Cachexia can also occur quickly in eating disorders, especially in anorexia and bulimia. These diseases are not life-threatening at first, but can quickly become so if cachexia has already occurred in the affected patient. If he doesn’t get professional help now, the internal organs will be damaged. This damage can be permanent or, in the worst case, fatal.
Most other forms of cachexia are also not beneficial for a person’s health. Age cachexia, for example, is often an indication of the waning strength of an aging person. Cachexia in third world countries that occurs due to famine also suggests dangerous health conditions that can quickly lead to life-threatening problems.
Self-inflicted cachexia in the context of eating disorders or substance abuse can be prevented. Cachexia in the context of serious illnesses, on the other hand, cannot be directly avoided.
For cachexia, follow-up care primarily consists of achieving and maintaining a healthy body weight.
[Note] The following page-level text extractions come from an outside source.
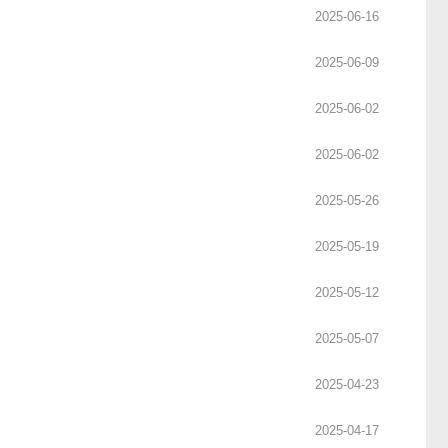
2025-06-16
2025-06-09
2025-06-02
2025-06-02
2025-05-26
2025-05-19
2025-05-12
2025-05-07
2025-04-23
2025-04-17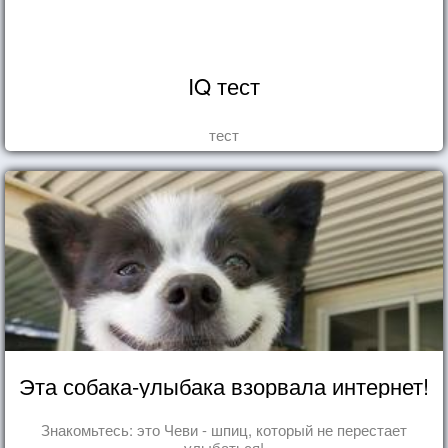
IQ тест
тест
Эта собака-улыбака взорвала интернет!
Знакомьтесь: это Чеви - шпиц, который не перестает
улыбаться!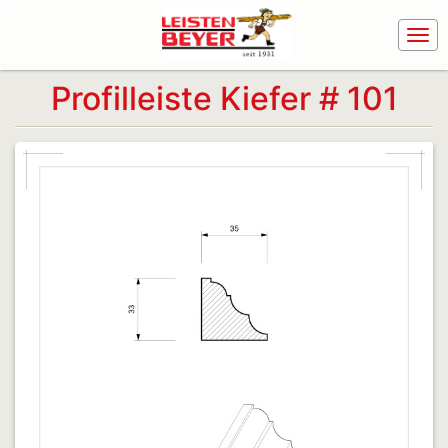
Profilleiste Kiefer # 101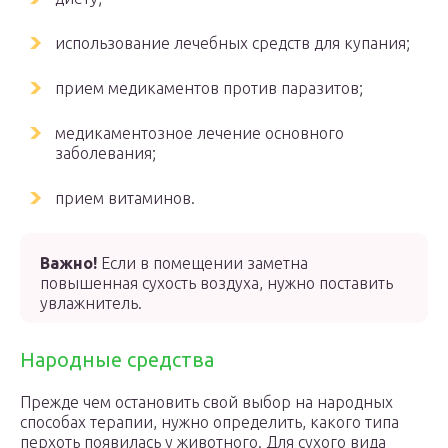
использование лечебных средств для купания;
прием медикаментов против паразитов;
медикаментозное лечение основного
заболевания;
прием витаминов.
Важно!
Если в помещении заметна
повышенная сухость воздуха, нужно поставить
увлажнитель.
Народные средства
Прежде чем остановить свой выбор на народных
способах терапии, нужно определить, какого типа
перхоть появилась у животного. Для сухого вида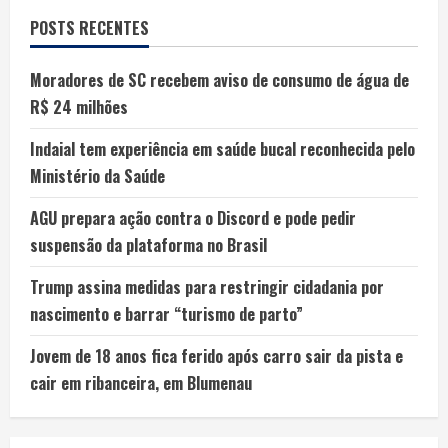
POSTS RECENTES
Moradores de SC recebem aviso de consumo de água de
R$ 24 milhões
Indaial tem experiência em saúde bucal reconhecida pelo
Ministério da Saúde
AGU prepara ação contra o Discord e pode pedir
suspensão da plataforma no Brasil
Trump assina medidas para restringir cidadania por
nascimento e barrar “turismo de parto”
Jovem de 18 anos fica ferido após carro sair da pista e
cair em ribanceira, em Blumenau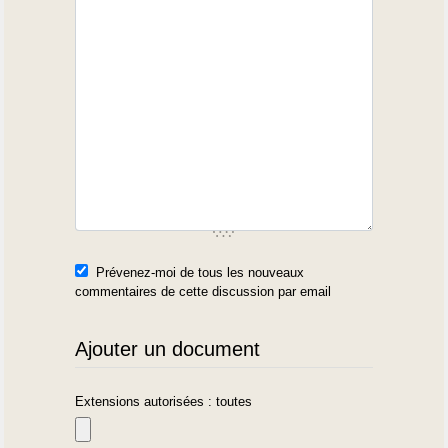
Prévenez-moi de tous les nouveaux
commentaires de cette discussion par email
Ajouter un document
Extensions autorisées : toutes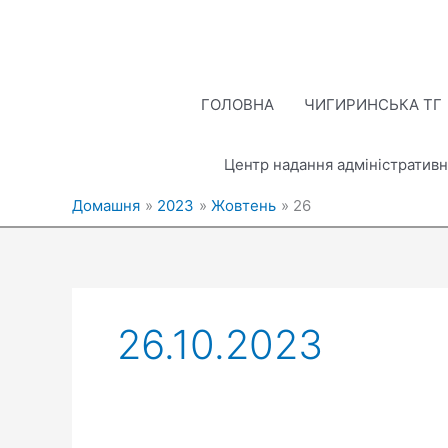
Перейти
до
вмісту
ГОЛОВНА
ЧИГИРИНСЬКА ТГ
Центр надання адміністративн
Домашня
2023
Жовтень
26
26.10.2023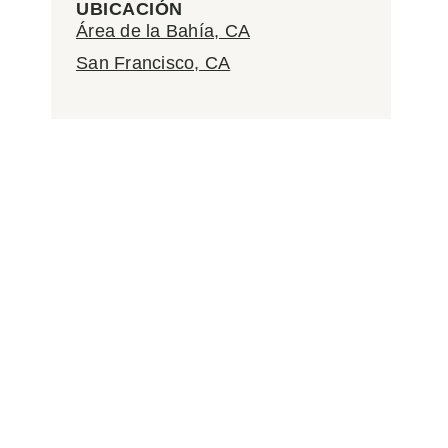
UBICACIÓN
Área de la Bahía, CA
San Francisco, CA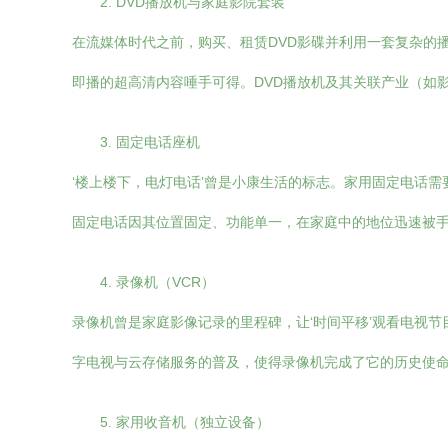
2. DVD播放机与家庭影院套装
在流媒体时代之前，购买、租赁DVD影碟并利用一套复杂的播
即播的超高清内容唾手可得。DVD播放机及其关联产业（如影
3. 固定电话座机
‘楼上楼下，电灯电话’曾是小康生活的标志。家用固定电话
固定电话因其位置固定、功能单一，在家庭中的地位迅速被
4. 录像机（VCR）
录像机曾是家庭影像记录的里程碑，让‘时间平移’观看电视
字电视与云存储服务的普及，使得录像机完成了它的历史使
5. 家用收音机（独立设备）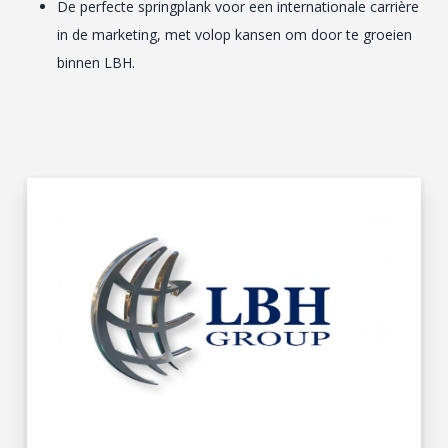
De perfecte springplank voor een internationale carrière
in de marketing, met volop kansen om door te groeien
binnen LBH.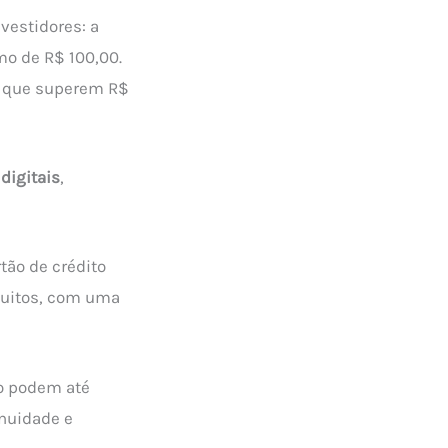
vestidores: a
o de R$ 100,00.
os que superem R$
digitais
,
tão de crédito
atuitos, com uma
po podem até
nuidade e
Since the treatment of cachexia also consists in correcting the emaciated state of nutrition, the follow-up care should be based on the fact that the body weight remains stable and does not drop again in the meantime.
In aftercare, it is important to continue to eat enough food. High-calorie food is best suited here, in some cases high-calorie liquid food can also be drunk as a supplement or as a substitute. In any case, the optimal nutrient supply and reaching and maintaining a normal weight should be aimed for.
Because cachexia often occurs as a sequel to another underlying condition and rarely occurs in isolation, it is important to diagnose and treat this underlying condition. Therefore, it requires a thorough medical examination for all possible causes. In addition, follow-up care should consist of regularly checking the weight and examining the blood for defects. Since cachexia also leads to a decrease in muscles, it can make sense to slowly build muscle again with the help of sport.
Last but not least, it should also be considered that psychological counseling may be considered, because cachexia patients often also suffer psychologically from their external appearance. The severely emaciated body can be distressing and even lead to depression.
You can do that yourself
The disorder is life-threatening and must be treated by a doctor. Cachexia is usually due to a serious underlying disease, such as cancer, which is at a very advanced stage. In these cases, the patient himself can do little to improve his condition. Artificial nutrition is then very often required.
However, there is room for self-help measures where the cachexia is due to malnutrition or malnutrition. People suffering from anorexia or bulimia are particularly at risk. Since those affected usually have a severely disturbed self-image due to the disease and cannot or do not want to recognize the external signs of cachexia, it is up to the social immediate field to take the necessary measures to help themselves. Affected people who suffer from an eating disorder often try to hide it. Heavy weight loss is then caused by supposedly healthy activities such as a lot of sport or fastingexplained. In the event of sustained severe weight loss, the families of those affected should prick up their ears and sensitively but consistently insist that the person concerned seek medical treatment.
There are special counseling centers for the parents of children and young people suffering from anorexia and bulimia, which inform family members and support them in taking the measures that are indicated if a serious nutritional disorder is suspected.